A few seconds of talking with Iowa quarterback Jake Rudock and it’s easy to see why he has all the poise of Tiger Woods putting for birdie on the 18th hole to win the Masters.
Rudock, three games into what could be an historic career with the Hawkeyes, is smoother than any 20-year-old has a right to be. Calm needs a Quaalude to reach Rudock’s level. Deliberate could be pulled over for speeding next to him. And nerves? If there are any buried inside the sophomore redshirt from Weston, Fla., they need an oxygen tank to reach the surface.
“I feel like everybody in the beginning of the season, we were all a little bit timid,” Rudock said. “You start settling down a little better and start understanding that you’re good and relaxed, and you just start playing football.”

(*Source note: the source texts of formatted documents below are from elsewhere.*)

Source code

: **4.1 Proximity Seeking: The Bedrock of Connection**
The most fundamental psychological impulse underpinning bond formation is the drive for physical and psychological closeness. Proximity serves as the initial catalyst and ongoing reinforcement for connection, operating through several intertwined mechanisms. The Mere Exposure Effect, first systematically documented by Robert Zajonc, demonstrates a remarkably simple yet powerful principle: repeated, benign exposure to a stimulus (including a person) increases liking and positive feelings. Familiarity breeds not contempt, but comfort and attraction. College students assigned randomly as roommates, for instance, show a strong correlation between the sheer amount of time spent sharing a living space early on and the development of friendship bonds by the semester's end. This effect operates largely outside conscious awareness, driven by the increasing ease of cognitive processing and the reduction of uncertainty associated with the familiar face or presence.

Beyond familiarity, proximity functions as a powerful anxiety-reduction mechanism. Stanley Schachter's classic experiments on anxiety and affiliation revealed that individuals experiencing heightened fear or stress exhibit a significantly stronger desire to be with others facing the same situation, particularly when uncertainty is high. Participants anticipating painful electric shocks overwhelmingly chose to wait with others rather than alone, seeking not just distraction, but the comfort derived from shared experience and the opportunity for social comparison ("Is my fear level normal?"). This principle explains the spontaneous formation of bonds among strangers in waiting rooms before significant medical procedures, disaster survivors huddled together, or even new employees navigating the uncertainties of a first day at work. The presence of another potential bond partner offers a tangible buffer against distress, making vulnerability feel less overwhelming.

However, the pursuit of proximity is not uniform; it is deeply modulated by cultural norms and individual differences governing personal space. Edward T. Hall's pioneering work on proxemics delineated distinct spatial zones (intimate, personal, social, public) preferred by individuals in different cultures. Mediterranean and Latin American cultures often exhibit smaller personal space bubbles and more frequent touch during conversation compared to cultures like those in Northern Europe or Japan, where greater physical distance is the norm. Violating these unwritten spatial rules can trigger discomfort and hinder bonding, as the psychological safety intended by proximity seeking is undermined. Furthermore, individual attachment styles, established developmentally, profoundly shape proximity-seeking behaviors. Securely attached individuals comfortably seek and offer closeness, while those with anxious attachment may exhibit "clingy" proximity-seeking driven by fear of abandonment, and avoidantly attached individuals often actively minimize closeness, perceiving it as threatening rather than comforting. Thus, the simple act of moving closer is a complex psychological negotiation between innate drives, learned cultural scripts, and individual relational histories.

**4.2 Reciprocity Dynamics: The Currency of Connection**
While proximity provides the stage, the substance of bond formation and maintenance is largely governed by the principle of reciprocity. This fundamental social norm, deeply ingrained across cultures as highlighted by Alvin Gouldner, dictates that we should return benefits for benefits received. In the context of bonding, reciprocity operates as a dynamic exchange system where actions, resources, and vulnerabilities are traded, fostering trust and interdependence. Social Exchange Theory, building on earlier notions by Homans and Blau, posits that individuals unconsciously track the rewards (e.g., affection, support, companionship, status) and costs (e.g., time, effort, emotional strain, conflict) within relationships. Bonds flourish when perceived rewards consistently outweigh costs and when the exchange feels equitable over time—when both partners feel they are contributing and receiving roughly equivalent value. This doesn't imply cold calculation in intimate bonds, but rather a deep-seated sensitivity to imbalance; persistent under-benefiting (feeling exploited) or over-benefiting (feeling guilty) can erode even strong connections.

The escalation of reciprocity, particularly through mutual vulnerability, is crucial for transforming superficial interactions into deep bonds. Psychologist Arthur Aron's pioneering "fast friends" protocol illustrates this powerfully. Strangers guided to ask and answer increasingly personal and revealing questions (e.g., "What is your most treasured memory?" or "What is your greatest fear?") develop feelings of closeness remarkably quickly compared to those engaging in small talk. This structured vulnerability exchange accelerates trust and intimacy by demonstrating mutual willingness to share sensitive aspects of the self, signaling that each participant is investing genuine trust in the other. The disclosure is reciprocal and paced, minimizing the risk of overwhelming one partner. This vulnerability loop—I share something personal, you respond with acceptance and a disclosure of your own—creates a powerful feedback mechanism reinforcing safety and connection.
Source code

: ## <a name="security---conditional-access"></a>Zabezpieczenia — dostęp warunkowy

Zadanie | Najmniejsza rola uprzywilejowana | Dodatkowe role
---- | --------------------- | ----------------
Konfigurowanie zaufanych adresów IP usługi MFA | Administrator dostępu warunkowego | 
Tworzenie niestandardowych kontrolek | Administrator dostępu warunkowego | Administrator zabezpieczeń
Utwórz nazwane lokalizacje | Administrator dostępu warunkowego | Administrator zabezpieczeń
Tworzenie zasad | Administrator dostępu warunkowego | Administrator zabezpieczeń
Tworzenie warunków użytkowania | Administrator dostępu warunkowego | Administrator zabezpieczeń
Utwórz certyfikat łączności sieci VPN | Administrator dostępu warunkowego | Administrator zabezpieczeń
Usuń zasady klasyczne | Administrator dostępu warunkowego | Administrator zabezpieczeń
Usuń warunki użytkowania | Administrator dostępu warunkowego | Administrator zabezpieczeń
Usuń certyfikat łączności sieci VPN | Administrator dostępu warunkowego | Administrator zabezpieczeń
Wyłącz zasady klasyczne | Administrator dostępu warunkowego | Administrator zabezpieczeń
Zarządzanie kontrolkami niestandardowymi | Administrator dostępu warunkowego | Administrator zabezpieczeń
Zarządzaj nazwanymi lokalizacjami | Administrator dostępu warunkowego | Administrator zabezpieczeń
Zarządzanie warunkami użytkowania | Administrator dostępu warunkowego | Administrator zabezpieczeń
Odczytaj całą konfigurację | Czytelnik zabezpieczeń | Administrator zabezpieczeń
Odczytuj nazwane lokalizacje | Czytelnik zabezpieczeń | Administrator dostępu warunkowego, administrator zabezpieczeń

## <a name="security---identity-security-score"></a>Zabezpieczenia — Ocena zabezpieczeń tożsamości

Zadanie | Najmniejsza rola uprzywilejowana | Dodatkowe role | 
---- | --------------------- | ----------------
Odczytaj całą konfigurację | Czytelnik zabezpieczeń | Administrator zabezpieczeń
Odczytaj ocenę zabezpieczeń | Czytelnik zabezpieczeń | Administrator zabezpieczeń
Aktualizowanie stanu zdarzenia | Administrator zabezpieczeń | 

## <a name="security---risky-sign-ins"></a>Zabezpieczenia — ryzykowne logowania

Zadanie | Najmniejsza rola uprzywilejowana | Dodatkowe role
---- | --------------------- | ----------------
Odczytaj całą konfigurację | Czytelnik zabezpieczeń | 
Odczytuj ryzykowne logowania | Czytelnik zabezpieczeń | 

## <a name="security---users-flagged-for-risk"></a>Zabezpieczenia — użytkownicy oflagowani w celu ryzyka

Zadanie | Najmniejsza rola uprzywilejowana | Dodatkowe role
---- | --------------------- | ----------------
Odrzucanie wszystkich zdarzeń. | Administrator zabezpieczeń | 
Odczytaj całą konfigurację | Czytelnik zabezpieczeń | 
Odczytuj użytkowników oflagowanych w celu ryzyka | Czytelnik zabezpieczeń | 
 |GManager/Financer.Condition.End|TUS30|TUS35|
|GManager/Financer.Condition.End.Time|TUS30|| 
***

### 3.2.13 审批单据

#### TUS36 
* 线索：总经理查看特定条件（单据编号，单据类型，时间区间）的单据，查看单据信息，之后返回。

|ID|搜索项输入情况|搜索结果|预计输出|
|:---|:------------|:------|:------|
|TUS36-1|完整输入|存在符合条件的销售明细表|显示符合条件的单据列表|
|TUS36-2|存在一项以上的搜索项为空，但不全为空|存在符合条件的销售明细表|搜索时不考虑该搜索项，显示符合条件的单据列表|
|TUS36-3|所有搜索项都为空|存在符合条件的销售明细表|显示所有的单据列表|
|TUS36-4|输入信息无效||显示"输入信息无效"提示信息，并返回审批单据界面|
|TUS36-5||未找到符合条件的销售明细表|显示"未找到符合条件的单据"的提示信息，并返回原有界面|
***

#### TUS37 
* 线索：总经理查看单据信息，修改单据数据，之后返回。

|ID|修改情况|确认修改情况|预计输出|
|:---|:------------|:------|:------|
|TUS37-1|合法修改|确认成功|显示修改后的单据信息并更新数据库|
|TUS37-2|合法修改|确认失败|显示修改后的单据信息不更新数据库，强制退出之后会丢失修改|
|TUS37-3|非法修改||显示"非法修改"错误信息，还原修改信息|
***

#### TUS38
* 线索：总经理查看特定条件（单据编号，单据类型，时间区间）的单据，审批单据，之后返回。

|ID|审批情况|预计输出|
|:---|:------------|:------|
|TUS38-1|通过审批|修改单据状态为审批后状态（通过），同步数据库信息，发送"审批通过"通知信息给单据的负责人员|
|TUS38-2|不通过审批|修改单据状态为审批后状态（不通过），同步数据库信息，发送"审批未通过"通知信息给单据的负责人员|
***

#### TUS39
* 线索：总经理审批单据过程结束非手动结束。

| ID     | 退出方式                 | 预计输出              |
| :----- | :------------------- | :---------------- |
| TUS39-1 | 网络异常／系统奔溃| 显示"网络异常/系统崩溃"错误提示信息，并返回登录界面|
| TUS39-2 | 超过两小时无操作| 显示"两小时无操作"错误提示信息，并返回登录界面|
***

Much like Woods who rarely flinches between the ropes, Rudock is all business inside the sidelines. His stats aren’t gaudy, partly because the offense lacks playmakers and runs the ball a lot. But he plays and acts with a calculated efficiency, much like a Robo QB. And he does three things all winning quarterbacks do: completes more than 60 percent of his passes, finds a way to score in the red zone (four rushing, three passing TDs) and makes the players around him better.
Even on defense.
“I try to talk to everybody, tell them, ‘Hey, we need to keep going,’ said Rudock, who can often be seen patrolling the bench area cheering on teammates. “I’m pretty quiet for the most part, but when I’m with those guys I’m like, ‘Hey, we got to keep going. You can’t take anything for granted. We got to keep working and get back into the endzone.”
Even after the big victory over Iowa State, Rudock allowed himself little time to celebrate. To him, the game was a challenge, a task assigned to him by coach Kirk Ferentz. And the 60 minutes of game action was merely another test that the pre-med major had to complete en route to earning his football degree.
It’s safe to say he passed with flying colors.
“It was fun,” he said of the Hawks’ first victory over the Cyclones in the past three years. “That feeling of being in someone else’s locker room and saying, ‘Hey, we came here on a business trip and we got the work done and we did it correctly.”
And if Rudock can maintain his cool throughout the rest of his career, it’s a good bet the Hawkeyes will be back in the business of winning football games.